(Source records)
----------------------------------------
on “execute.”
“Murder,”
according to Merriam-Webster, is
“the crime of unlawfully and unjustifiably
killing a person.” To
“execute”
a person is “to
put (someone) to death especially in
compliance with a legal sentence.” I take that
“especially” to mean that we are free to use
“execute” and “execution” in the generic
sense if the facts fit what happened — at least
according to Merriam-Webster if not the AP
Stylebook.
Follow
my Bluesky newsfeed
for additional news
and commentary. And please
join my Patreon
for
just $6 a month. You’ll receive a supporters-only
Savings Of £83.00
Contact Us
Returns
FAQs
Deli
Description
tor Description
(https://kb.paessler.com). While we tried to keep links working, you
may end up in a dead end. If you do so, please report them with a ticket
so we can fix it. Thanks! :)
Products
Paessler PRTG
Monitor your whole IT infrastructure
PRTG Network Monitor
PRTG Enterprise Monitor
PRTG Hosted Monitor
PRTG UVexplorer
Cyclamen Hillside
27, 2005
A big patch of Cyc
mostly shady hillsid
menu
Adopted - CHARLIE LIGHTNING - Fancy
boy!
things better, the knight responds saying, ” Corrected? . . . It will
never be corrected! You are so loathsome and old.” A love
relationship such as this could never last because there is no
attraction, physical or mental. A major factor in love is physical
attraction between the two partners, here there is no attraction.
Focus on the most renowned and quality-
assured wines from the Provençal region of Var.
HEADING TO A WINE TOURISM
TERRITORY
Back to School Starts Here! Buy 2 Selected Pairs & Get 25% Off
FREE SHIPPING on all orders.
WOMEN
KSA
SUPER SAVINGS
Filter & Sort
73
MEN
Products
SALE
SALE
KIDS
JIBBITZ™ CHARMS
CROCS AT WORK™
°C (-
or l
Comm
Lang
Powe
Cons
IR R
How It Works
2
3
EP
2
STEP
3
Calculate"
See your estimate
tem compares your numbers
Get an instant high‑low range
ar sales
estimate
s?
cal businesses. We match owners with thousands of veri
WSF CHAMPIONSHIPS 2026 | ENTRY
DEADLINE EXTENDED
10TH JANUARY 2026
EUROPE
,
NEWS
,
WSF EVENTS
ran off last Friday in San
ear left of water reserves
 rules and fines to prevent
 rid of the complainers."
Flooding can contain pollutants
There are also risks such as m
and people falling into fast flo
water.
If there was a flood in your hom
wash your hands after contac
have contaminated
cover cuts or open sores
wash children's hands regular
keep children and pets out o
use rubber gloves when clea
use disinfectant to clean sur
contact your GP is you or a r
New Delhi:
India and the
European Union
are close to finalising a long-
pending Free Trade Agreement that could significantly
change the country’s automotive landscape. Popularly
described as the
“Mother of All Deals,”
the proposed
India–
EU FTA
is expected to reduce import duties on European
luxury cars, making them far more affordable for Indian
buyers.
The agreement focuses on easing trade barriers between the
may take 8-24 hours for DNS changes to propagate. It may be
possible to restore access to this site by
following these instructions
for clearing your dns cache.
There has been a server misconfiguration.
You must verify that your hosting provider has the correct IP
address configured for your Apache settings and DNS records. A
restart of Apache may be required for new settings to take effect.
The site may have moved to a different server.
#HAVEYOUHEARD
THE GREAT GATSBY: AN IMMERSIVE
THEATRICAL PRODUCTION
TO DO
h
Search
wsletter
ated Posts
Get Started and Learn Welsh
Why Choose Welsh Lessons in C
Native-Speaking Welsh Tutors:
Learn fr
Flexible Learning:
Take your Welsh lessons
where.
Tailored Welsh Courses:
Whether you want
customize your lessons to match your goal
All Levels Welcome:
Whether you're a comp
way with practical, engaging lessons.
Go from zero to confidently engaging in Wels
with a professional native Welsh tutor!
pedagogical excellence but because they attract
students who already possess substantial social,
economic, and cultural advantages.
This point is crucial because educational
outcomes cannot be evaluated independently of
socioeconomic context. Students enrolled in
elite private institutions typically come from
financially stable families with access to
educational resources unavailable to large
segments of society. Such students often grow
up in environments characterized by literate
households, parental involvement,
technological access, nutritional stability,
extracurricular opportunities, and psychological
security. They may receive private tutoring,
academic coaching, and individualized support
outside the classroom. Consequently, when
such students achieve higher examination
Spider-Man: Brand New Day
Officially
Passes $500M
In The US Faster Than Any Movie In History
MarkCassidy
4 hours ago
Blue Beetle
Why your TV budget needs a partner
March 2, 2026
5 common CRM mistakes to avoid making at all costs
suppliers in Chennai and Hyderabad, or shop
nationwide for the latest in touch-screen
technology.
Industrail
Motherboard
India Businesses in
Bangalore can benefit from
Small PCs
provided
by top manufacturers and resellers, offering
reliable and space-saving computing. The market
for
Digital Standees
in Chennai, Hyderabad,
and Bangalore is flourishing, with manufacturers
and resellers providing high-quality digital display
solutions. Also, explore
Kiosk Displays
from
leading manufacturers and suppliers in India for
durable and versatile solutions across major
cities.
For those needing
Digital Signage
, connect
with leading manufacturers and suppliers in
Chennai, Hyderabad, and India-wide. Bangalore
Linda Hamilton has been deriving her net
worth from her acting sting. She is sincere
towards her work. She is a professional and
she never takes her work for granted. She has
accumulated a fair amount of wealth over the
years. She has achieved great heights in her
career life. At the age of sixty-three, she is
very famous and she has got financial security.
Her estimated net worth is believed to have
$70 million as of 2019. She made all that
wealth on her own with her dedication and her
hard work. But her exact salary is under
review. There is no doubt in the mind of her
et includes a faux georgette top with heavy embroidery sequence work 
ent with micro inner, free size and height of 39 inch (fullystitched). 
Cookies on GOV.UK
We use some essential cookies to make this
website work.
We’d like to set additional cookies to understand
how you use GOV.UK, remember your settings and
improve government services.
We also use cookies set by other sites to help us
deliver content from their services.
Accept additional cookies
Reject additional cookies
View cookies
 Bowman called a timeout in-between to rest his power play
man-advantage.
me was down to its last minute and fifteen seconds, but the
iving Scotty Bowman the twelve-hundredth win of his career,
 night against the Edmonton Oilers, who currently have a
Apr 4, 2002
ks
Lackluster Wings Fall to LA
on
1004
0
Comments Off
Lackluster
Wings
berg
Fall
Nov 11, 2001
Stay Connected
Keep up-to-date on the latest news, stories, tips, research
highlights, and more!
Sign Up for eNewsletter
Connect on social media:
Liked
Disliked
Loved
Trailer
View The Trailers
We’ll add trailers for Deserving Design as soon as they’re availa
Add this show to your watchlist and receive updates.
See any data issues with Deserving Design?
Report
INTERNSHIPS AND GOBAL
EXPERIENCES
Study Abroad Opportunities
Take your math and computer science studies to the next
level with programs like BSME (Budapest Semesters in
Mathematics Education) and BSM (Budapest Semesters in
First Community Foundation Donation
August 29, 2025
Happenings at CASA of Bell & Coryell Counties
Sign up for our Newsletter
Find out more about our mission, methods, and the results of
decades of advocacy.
----------------------------------------
_Instructions for the task_. What you return should be the lines from the start of the data through the line with "attraction, physical or", quoted exactly and nothing more.

_Solution below_.
on “execute.”
“Murder,”
according to Merriam-Webster, is
“the crime of unlawfully and unjustifiably
killing a person.” To
“execute”
a person is “to
put (someone) to death especially in
compliance with a legal sentence.” I take that
“especially” to mean that we are free to use
“execute” and “execution” in the generic
sense if the facts fit what happened — at least
according to Merriam-Webster if not the AP
Stylebook.
Follow
my Bluesky newsfeed
for additional news
and commentary. And please
join my Patreon
for
just $6 a month. You’ll receive a supporters-only
Savings Of £83.00
Contact Us
Returns
FAQs
Deli
Description
tor Description
(https://kb.paessler.com). While we tried to keep links working, you
may end up in a dead end. If you do so, please report them with a ticket
so we can fix it. Thanks! :)
Products
Paessler PRTG
Monitor your whole IT infrastructure
PRTG Network Monitor
PRTG Enterprise Monitor
PRTG Hosted Monitor
PRTG UVexplorer
Cyclamen Hillside
27, 2005
A big patch of Cyc
mostly shady hillsid
menu
Adopted - CHARLIE LIGHTNING - Fancy
boy!
things better, the knight responds saying, ” Corrected? . . . It will
never be corrected! You are so loathsome and old.” A love
relationship such as this could never last because there is no
attraction, physical or mental. A major factor in love is physical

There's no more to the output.